# TASK INSTRUCTIONS:
Pull out each line of the data that includes the word "клееного".

# EXERCISE DATA:
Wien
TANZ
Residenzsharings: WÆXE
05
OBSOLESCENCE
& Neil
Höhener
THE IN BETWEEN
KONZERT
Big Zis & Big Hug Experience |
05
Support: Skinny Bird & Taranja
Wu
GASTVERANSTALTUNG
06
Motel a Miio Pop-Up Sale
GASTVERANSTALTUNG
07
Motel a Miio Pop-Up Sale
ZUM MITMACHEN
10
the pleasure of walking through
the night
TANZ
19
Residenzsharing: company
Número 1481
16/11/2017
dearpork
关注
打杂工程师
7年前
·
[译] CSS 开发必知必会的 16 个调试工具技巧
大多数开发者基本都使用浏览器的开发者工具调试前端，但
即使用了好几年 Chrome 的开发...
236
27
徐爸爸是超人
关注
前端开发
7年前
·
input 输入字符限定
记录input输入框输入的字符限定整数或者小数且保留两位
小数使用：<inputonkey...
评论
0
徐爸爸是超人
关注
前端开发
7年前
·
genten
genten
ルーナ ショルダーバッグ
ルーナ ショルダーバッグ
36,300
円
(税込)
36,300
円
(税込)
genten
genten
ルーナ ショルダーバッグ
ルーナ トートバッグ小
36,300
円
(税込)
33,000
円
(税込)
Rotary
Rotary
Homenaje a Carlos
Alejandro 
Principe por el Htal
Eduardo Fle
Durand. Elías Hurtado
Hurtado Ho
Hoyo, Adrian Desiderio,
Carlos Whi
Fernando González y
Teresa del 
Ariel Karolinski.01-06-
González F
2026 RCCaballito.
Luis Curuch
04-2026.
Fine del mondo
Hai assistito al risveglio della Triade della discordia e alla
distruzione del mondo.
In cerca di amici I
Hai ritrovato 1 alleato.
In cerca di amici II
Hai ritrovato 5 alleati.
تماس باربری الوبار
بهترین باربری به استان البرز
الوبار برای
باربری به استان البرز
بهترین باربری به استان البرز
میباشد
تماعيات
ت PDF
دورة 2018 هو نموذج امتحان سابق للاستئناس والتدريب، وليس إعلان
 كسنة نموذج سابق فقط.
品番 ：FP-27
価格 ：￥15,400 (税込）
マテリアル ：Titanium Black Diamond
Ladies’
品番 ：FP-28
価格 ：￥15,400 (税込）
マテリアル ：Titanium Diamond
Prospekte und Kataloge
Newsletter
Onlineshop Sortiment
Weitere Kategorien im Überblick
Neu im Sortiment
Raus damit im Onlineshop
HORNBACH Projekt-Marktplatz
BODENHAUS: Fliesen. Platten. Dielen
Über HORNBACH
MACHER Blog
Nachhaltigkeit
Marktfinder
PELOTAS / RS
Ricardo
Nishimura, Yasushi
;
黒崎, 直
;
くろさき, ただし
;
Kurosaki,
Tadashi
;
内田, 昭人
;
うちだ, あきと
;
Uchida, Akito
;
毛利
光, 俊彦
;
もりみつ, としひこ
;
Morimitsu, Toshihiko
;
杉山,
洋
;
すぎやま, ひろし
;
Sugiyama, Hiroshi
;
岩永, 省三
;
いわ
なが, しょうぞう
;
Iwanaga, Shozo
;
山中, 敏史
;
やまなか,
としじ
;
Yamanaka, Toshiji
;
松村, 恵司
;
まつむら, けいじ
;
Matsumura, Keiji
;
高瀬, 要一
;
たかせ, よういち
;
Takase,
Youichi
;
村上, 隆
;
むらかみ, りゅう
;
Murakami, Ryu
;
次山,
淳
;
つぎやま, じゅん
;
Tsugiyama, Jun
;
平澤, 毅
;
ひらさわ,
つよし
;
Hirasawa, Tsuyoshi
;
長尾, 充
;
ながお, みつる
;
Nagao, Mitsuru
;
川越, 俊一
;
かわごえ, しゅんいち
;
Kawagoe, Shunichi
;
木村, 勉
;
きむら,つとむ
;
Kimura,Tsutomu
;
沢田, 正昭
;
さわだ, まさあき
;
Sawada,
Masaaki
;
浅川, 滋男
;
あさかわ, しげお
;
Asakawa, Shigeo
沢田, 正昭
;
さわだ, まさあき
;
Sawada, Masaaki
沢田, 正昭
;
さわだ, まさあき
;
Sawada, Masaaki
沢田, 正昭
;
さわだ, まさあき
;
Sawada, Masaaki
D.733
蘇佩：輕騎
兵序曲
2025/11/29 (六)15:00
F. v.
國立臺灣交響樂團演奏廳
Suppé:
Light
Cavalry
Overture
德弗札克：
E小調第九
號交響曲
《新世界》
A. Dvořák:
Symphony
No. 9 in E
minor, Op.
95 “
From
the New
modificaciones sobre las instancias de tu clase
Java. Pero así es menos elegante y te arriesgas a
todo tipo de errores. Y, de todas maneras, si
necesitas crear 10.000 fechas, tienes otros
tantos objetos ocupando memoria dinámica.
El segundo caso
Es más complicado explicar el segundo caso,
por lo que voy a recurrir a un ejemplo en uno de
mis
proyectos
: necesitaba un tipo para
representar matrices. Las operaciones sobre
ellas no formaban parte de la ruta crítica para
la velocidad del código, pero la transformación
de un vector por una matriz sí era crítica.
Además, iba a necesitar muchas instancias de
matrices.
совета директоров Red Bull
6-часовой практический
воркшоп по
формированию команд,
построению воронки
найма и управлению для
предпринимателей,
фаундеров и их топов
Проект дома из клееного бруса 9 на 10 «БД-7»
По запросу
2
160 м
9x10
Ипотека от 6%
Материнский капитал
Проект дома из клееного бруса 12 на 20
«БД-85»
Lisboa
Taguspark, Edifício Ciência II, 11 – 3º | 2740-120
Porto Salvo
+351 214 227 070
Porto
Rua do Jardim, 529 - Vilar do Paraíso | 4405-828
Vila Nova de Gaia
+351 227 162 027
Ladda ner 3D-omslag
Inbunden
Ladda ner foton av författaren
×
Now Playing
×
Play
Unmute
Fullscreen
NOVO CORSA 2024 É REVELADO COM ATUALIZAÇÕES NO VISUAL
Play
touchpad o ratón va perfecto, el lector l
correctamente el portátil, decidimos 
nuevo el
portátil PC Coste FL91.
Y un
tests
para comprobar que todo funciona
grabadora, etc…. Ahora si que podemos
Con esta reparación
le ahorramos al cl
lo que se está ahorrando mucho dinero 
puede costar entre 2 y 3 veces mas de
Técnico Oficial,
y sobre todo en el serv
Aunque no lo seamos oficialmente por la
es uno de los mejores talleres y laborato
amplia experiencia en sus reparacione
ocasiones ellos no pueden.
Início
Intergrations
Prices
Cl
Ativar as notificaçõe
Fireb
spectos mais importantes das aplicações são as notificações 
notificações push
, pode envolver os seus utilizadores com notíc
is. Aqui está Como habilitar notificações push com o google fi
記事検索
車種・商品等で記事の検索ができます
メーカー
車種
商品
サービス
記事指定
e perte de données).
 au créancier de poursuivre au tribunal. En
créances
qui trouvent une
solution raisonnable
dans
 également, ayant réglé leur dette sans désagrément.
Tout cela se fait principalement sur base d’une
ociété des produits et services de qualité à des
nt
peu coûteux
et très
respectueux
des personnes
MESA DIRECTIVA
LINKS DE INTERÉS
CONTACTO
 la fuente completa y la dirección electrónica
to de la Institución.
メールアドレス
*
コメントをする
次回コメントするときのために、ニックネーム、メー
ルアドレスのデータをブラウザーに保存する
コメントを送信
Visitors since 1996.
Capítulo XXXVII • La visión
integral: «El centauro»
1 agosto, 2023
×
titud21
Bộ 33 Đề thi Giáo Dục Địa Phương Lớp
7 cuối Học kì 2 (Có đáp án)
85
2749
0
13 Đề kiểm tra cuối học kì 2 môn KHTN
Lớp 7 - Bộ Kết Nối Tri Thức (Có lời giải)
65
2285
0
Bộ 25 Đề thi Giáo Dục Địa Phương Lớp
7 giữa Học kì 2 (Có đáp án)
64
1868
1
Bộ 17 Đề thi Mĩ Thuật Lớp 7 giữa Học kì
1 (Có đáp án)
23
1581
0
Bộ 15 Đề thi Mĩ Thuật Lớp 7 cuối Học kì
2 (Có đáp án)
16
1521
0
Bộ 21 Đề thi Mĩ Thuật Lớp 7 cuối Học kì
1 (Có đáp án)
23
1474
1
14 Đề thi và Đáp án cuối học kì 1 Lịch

# EXERCISE ANSWER:
Проект дома из клееного бруса 9 на 10 «БД-7»
Проект дома из клееного бруса 12 на 20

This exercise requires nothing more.